Knowledge therefore are not statements that reflect impersonal sets of beliefs. Furthermore, with knowledge being personal, or individually appropriated, even the beliefs or understandings that appear to be shared by more than one person are never the same beliefs! This is so because none of these beliefs is constructed in relation to the same sets of understandings. Individuals differ in terms of what they know at any given time.    

We can conclude therefore that no single person shares with another single person the same beliefs or understandings. As a result, knowledge can never be treated as static set of beliefs. Rather knowledge emerges here as a dynamic entity, a product of interaction between individuals (or individuals’ histories) and specific problems in relation to which it has been generated.

Critical pedagogy and the individual basis of knowledge
From the points above it follows that more knowledge is created only when individuals are given the possibility to affect their future. They are given this possibility only when future depends on the kinds of understandings that they bring with them in the process of its shaping. On the other hand, they are denied this possibility when future is deferred from the learning process. Strategies of such a deferral are common in educational institutions.
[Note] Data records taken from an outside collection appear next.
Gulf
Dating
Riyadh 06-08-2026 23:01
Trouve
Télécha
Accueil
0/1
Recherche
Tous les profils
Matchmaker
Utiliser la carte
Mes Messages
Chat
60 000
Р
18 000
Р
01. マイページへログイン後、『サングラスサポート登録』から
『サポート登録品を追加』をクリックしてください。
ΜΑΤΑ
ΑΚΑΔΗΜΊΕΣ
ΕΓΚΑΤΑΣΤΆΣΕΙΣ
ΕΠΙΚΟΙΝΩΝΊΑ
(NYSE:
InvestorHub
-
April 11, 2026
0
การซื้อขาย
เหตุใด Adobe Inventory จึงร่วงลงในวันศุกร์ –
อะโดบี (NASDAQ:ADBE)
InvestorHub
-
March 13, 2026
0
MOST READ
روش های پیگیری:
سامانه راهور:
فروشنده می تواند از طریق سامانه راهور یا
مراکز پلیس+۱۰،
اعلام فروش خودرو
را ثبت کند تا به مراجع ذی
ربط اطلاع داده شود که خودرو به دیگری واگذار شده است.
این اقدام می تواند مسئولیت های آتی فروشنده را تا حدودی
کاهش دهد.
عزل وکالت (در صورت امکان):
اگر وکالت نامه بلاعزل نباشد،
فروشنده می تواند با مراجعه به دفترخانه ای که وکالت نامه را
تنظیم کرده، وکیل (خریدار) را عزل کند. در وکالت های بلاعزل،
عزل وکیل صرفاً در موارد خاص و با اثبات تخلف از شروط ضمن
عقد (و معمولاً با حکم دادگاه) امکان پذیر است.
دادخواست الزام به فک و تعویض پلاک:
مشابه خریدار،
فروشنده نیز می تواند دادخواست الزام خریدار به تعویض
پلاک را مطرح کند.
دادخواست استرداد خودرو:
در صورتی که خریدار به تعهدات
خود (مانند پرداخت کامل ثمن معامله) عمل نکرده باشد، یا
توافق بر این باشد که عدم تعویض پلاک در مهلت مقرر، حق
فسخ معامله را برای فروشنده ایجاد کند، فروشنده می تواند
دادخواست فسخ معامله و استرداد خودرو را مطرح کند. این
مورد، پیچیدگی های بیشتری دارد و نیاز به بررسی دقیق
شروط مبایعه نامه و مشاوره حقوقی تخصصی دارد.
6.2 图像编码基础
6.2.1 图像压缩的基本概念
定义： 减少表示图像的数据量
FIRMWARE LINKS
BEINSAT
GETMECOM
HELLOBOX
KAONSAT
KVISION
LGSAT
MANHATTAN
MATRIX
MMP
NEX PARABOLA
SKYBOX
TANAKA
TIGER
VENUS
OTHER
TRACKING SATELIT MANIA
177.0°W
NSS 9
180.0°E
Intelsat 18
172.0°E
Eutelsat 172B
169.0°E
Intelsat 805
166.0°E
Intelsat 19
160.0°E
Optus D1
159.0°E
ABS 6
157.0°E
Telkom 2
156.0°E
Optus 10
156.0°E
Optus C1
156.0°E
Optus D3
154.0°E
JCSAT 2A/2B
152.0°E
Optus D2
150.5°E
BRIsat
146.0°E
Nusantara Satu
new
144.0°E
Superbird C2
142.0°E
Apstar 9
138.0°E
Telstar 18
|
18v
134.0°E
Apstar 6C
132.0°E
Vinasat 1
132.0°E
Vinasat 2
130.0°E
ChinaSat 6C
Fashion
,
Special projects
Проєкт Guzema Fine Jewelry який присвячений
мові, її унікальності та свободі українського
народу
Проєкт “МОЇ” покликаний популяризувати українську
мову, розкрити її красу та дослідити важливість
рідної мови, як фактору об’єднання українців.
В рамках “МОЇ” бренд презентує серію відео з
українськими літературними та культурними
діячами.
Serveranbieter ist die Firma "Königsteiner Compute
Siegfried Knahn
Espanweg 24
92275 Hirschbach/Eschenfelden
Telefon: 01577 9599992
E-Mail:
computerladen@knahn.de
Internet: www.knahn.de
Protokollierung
They are usually sold to students under the excuse that one day they will need whatever knowledge they are taught. Whether that “one day” ever comes is not the issue. The issue is that students are not learning but are forced to repeat texts in order to satisfy whatever the institutional demands there may be in schools.  

How to enable students in our teaching environments to study or gain knowledge by a process that respects their past and hence makes learning depend on their past, has been described by Ania Lian in article On the concept of experiencing freedom. 
 
The article mentioned and the arguments laid out in here point to the following principles have as foundational to any educational approach:

(a) We cannot escape history; we are history.
(b) We can generate more history only in relation to our individual histories i.e. in relation to what we already know and understand as individuals. 
(c) To create more history, individuals need to be given possibility to confront their own histories and to reflect upon the ways in which their understandings act more as constraining rather than enabling.
(d) New knowledge emerges when students cannot rely on what they know. Only then they are forced to evaluate and create new links. As a result, they create more knowledge; they learn. 
To conclude the concept of challenge emerges as the sole trigger for learning. We can learn only when unable to deal with challenges. Only then we seek more information, more clues that would help us build on those challenges and resolve them in a constructive, informed way.